Developing CI or advanced digital projects necessitates a kind of collaboration atypical of academic HASS culture. These disciplines emphasize and reward individual work. Collaborative teaching is not unheard of but is not the norm. Collaborative research can put one at risk of not receiving tenure, which is generally awarded for single-authored books. The topics of research are very specific, often unique to the individual researcher, which is the usual route to establishing oneself as a scholar. These structures have been in place for so long that, even if they were changed, many faculty would likely have a hard time knowing just how to divide labor and reconstitute it, as collaboration requires.
There is also the issue of collaboration with the computer science engineers (CSEs) who can realize digital projects for HASS. While there have been successful collaborations across these disciplines, there is also a cultural divide that can prevent productive work. This is new territory. In 2006, the University of California Humanities Research Institute and the San Diego Supercomputer Center offered the first CI HASS Summer Institute, which interfaced CSEs and HASS researchers to explore in depth the CI needs of HASS communities. The cultural divide between the fields was acknowledged by workshop participants, but more prominent was the strong desire to bridge it. Evaluations of CI HASS were unequivocal in expressing a need for this field interface in increasing CI capabilities and usership. Working together, CSEs and HASS researchers can think in new ways about what data is valuable and how it can be accessed for comparative analysis.
HASTAC (“haystack,” the Humanities, Arts, Science, Technology Advanced Collaboratory) has made considerable inroads in cybertechnology and HASS collaboration. The organization was formed specifically to bridge disciplinary structures that prevent necessary cooperation as well as networks scholars and practitioners from many disciplines and institutions both nationally and internationally. The proliferation of digital humanities centers suddenly springing up on campuses across the US has also promoted the collaboration with CSEs that is needed for successful digital HASS projects. This will undoubtedly increase as the centers and their projects gain more attention.

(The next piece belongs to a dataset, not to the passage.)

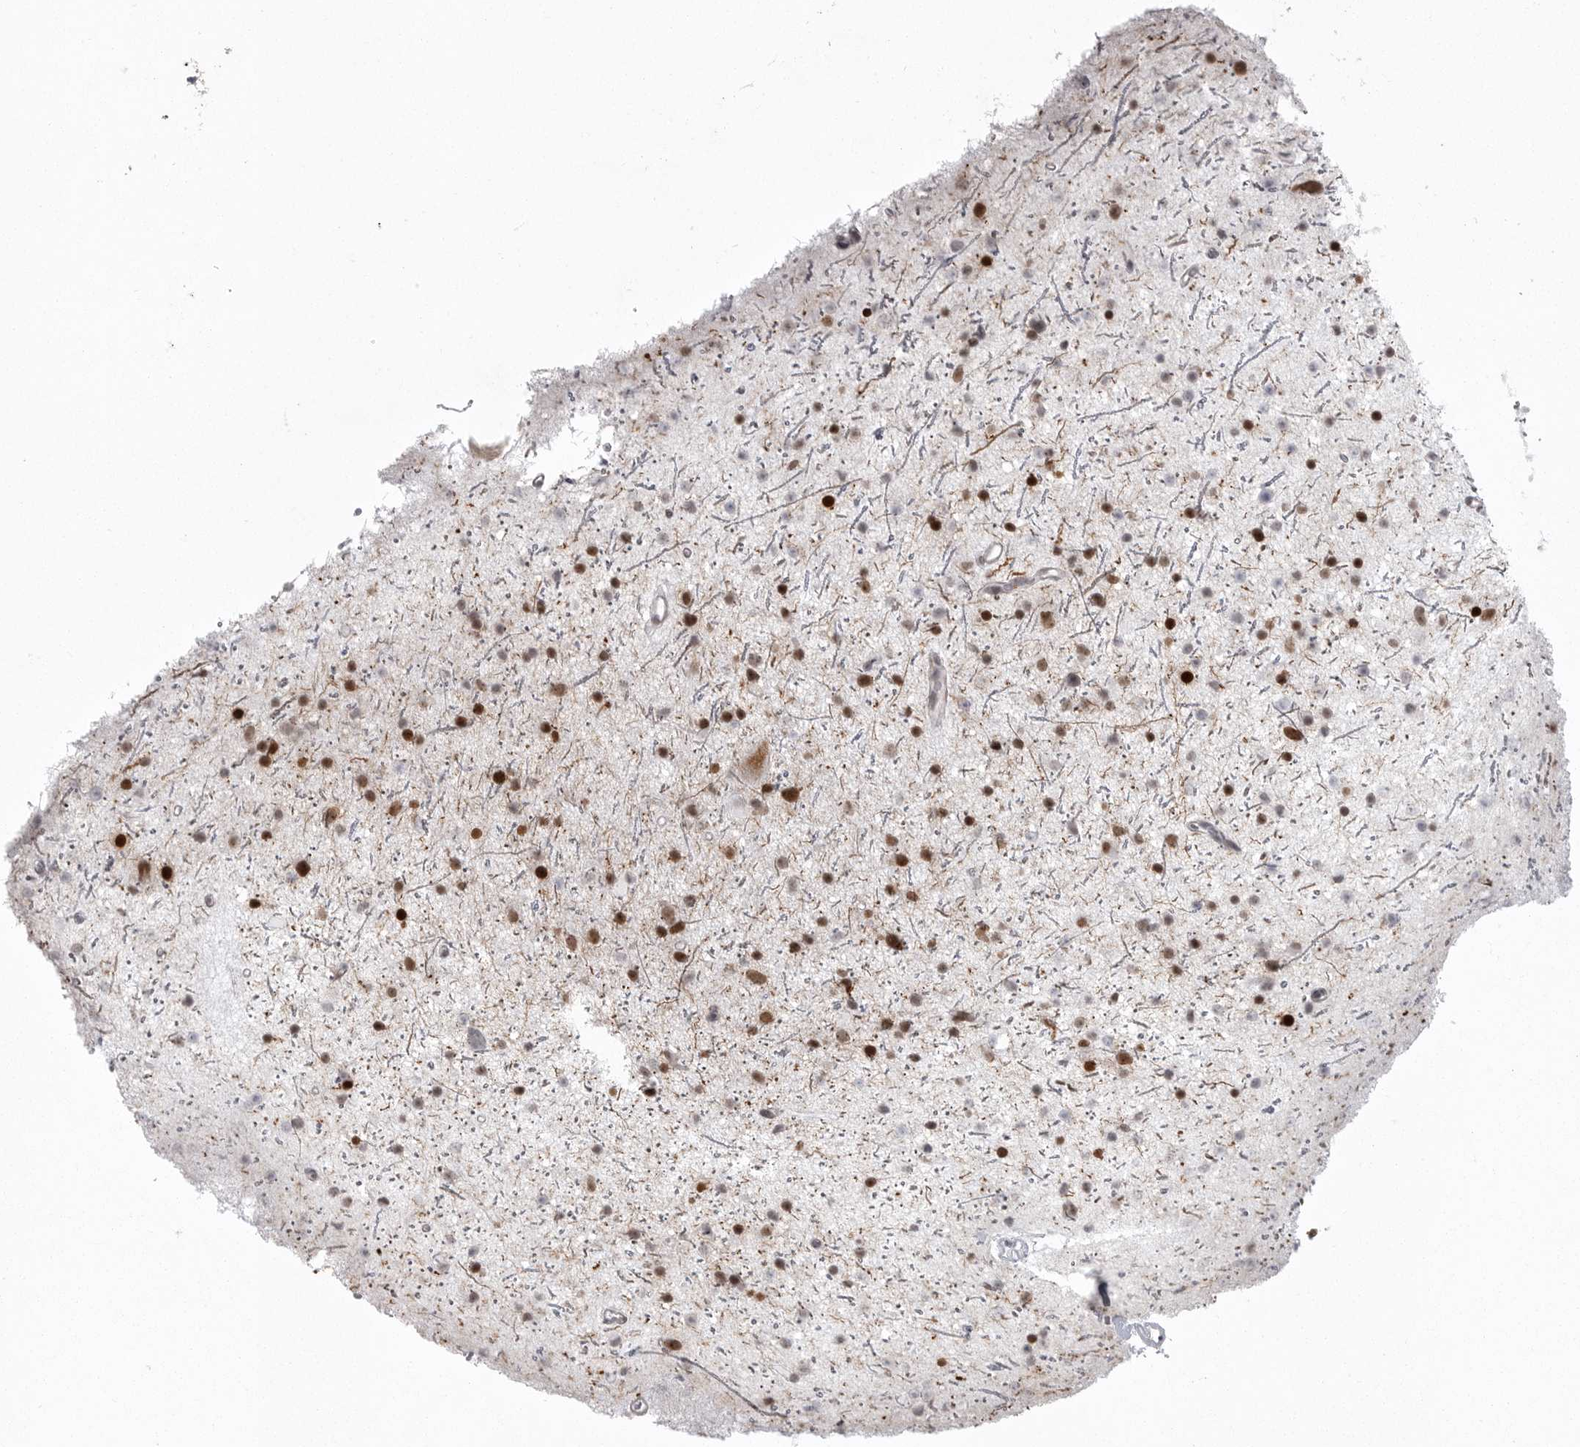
{"staining": {"intensity": "strong", "quantity": "25%-75%", "location": "nuclear"}, "tissue": "glioma", "cell_type": "Tumor cells", "image_type": "cancer", "snomed": [{"axis": "morphology", "description": "Glioma, malignant, Low grade"}, {"axis": "topography", "description": "Cerebral cortex"}], "caption": "Malignant glioma (low-grade) stained with DAB (3,3'-diaminobenzidine) IHC reveals high levels of strong nuclear positivity in approximately 25%-75% of tumor cells.", "gene": "HMGN3", "patient": {"sex": "female", "age": 39}}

Lack of resources for HASS research in any form is a perpetual problem. The tide is starting to turn somewhat for digital HASS projects, which until recently were largely neglected by the traditional funders of these disciplines. The National Endowment for the Humanities (NEH), American Council of Learned Societies, Mellon Foundation, and MacArthur Foundation all have new initiatives funding digital media. NEH and the Maryland Institute for Technology at the University of Maryland recently held a summit meeting to plan a national coalition of digital humanities centers. NEH wants to encourage national collaboration between the centers and funding organizations, which is a hopeful sign.
Thus far, none of the National Science Foundation’s (NSF) programs have supported technological humanities or arts research. This is understandable, given that NSF’s mission is to support science and engineering and that its counterparts, NEH and the National Endowment for the Arts (NEA), were founded to support these disciplines. Unfortunately, the funding levels of NEH and NEA are grossly inferior to that of NSF and, in real dollars, are lower than they were in the 1970s. It would not be unreasonable for NSF to allocate at least some of its “broadening participation” funds to HASS projects utilizing advanced technology. This would be an effective way to broaden participation outside the traditional science and engineering sectors and perhaps to attract new converts to the science and engineering fields.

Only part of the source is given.